Assignment :: Can you substitute "radiotherapy" for every "chemotherapy" in the items below, change nothing else, and write out the text again without the pictures?

Stored data entries
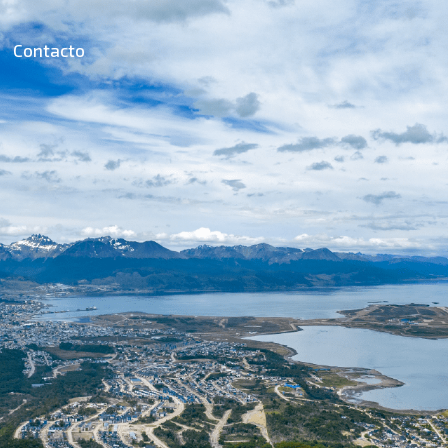
Contacto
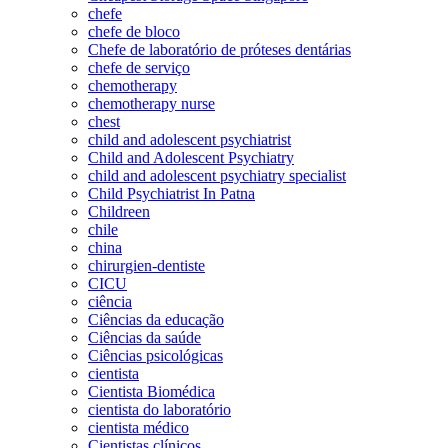
chefe
chefe de bloco
Chefe de laboratório de próteses dentárias
chefe de serviço
chemotherapy
chemotherapy nurse
chest
child and adolescent psychiatrist
Child and Adolescent Psychiatry
child and adolescent psychiatry specialist
Child Psychiatrist In Patna
Childreen
chile
china
chirurgien-dentiste
CICU
ciência
Ciências da educação
Ciências da saúde
Ciências psicológicas
cientista
Cientista Biomédica
cientista do laboratório
cientista médico
Cientistas clínicos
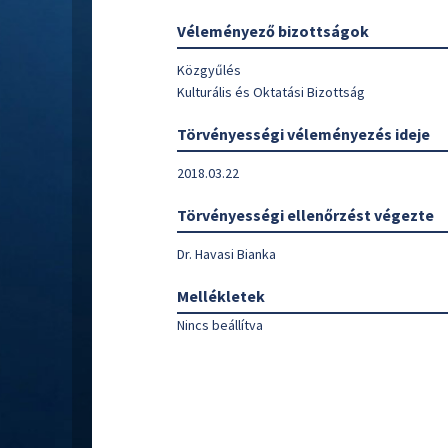
Véleményező bizottságok
Közgyűlés
Kulturális és Oktatási Bizottság
Törvényességi véleményezés ideje
2018.03.22
Törvényességi ellenőrzést végezte
Dr. Havasi Bianka
Mellékletek
Nincs beállítva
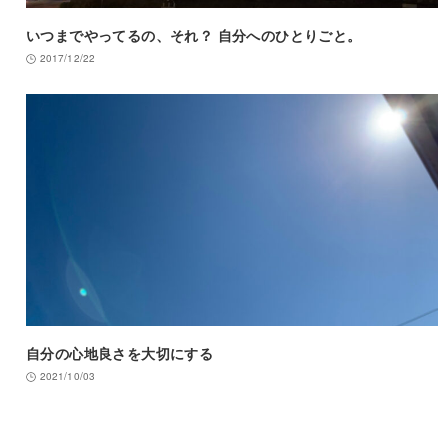
いつまでやってるの、それ？ 自分へのひとりごと。
2017/12/22
自分の心地良さを大切にする
2021/10/03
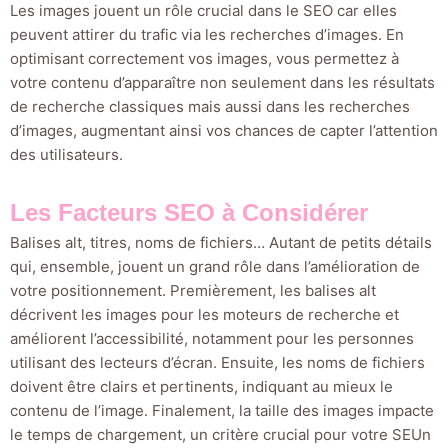
Les images jouent un rôle crucial dans le SEO car elles
peuvent attirer du trafic via les recherches d’images. En
optimisant correctement vos images, vous permettez à
votre contenu d’apparaître non seulement dans les résultats
de recherche classiques mais aussi dans les recherches
d’images, augmentant ainsi vos chances de capter l’attention
des utilisateurs.
Les Facteurs SEO à Considérer
Balises alt, titres, noms de fichiers… Autant de petits détails
qui, ensemble, jouent un grand rôle dans l’amélioration de
votre positionnement. Premièrement, les balises alt
décrivent les images pour les moteurs de recherche et
améliorent l’accessibilité, notamment pour les personnes
utilisant des lecteurs d’écran. Ensuite, les noms de fichiers
doivent être clairs et pertinents, indiquant au mieux le
contenu de l’image. Finalement, la taille des images impacte
le temps de chargement, un critère crucial pour votre SEUn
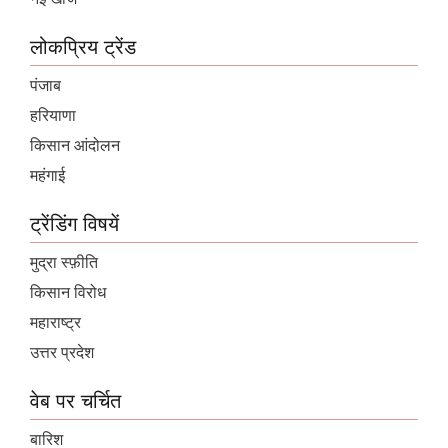
लोकप्रिय ट्रेंड
पंजाब
हरियाणा
किसान आंदोलन
महंगाई
ट्रेंडिंग विषयें
मुद्रा स्फ़ीति
किसान विरोध
महाराष्ट्र
उत्तर प्रदेश
वेब पर चर्चित
बारिश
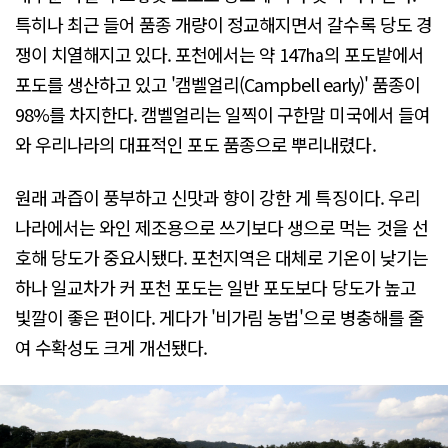
특히나 최근 들어 품종 개량이 정교해지면서 갈수록 당도 경
쟁이 치열해지고 있다. 포천에서는 약 147㏊의 포도밭에서
포도를 생산하고 있고 '캠벨얼리(Campbell early)' 품종이
98%를 차지한다. 캠벨얼리는 일찍이 구한말 미국에서 들여
와 우리나라의 대표적인 포도 품종으로 뿌리내렸다.
원래 과즙이 풍부하고 신맛과 향이 강한 게 특징이다. 우리
나라에서는 와인 제조용으로 쓰기보다 생으로 먹는 것을 선
호해 당도가 중요시됐다. 포천지역은 대체로 기온이 낮기는
하나 일교차가 커 포천 포도는 일반 포도보다 당도가 높고
빛깔이 좋은 편이다. 게다가 '비가림 농법'으로 병충해를 줄
여 수확성도 크게 개선됐다.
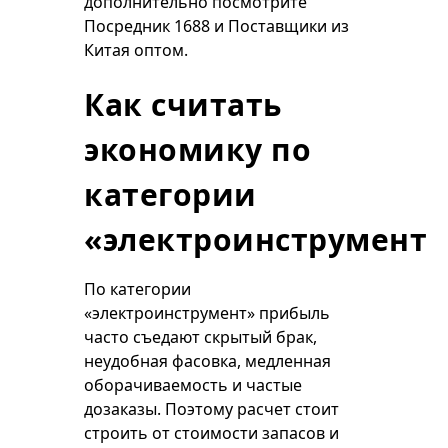
дополнительно посмотрите
Посредник 1688
и
Поставщики из
Китая оптом
.
Как считать
экономику по
категории
«электроинструмент»
По категории
«электроинструмент» прибыль
часто съедают скрытый брак,
неудобная фасовка, медленная
оборачиваемость и частые
дозаказы. Поэтому расчет стоит
строить от стоимости запасов и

Exercise answer ::
Contacto
chefe
chefe de bloco
Chefe de laboratório de próteses dentárias
chefe de serviço
radiotherapy
radiotherapy nurse
chest
child and adolescent psychiatrist
Child and Adolescent Psychiatry
child and adolescent psychiatry specialist
Child Psychiatrist In Patna
Childreen
chile
china
chirurgien-dentiste
CICU
ciência
Ciências da educação
Ciências da saúde
Ciências psicológicas
cientista
Cientista Biomédica
cientista do laboratório
cientista médico
Cientistas clínicos
Véleményező bizottságok
Közgyűlés
Kulturális és Oktatási Bizottság
Törvényességi véleményezés ideje
2018.03.22
Törvényességi ellenőrzést végezte
Dr. Havasi Bianka
Mellékletek
Nincs beállítva
いつまでやってるの、それ？ 自分へのひとりごと。
2017/12/22
自分の心地良さを大切にする
2021/10/03
Les images jouent un rôle crucial dans le SEO car elles
peuvent attirer du trafic via les recherches d’images. En
optimisant correctement vos images, vous permettez à
votre contenu d’apparaître non seulement dans les résultats
de recherche classiques mais aussi dans les recherches
d’images, augmentant ainsi vos chances de capter l’attention
des utilisateurs.
Les Facteurs SEO à Considérer
Balises alt, titres, noms de fichiers… Autant de petits détails
qui, ensemble, jouent un grand rôle dans l’amélioration de
votre positionnement. Premièrement, les balises alt
décrivent les images pour les moteurs de recherche et
améliorent l’accessibilité, notamment pour les personnes
utilisant des lecteurs d’écran. Ensuite, les noms de fichiers
doivent être clairs et pertinents, indiquant au mieux le
contenu de l’image. Finalement, la taille des images impacte
le temps de chargement, un critère crucial pour votre SEUn
लोकप्रिय ट्रेंड
पंजाब
हरियाणा
किसान आंदोलन
महंगाई
ट्रेंडिंग विषयें
मुद्रा स्फ़ीति
किसान विरोध
महाराष्ट्र
उत्तर प्रदेश
वेब पर चर्चित
बारिश
특히나 최근 들어 품종 개량이 정교해지면서 갈수록 당도 경
쟁이 치열해지고 있다. 포천에서는 약 147㏊의 포도밭에서
포도를 생산하고 있고 '캠벨얼리(Campbell early)' 품종이
98%를 차지한다. 캠벨얼리는 일찍이 구한말 미국에서 들여
와 우리나라의 대표적인 포도 품종으로 뿌리내렸다.
원래 과즙이 풍부하고 신맛과 향이 강한 게 특징이다. 우리
나라에서는 와인 제조용으로 쓰기보다 생으로 먹는 것을 선
호해 당도가 중요시됐다. 포천지역은 대체로 기온이 낮기는
하나 일교차가 커 포천 포도는 일반 포도보다 당도가 높고
빛깔이 좋은 편이다. 게다가 '비가림 농법'으로 병충해를 줄
여 수확성도 크게 개선됐다.
дополнительно посмотрите
Посредник 1688
и
Поставщики из
Китая оптом
.
Как считать
экономику по
категории
«электроинструмент»
По категории
«электроинструмент» прибыль
часто съедают скрытый брак,
неудобная фасовка, медленная
оборачиваемость и частые
дозаказы. Поэтому расчет стоит
строить от стоимости запасов и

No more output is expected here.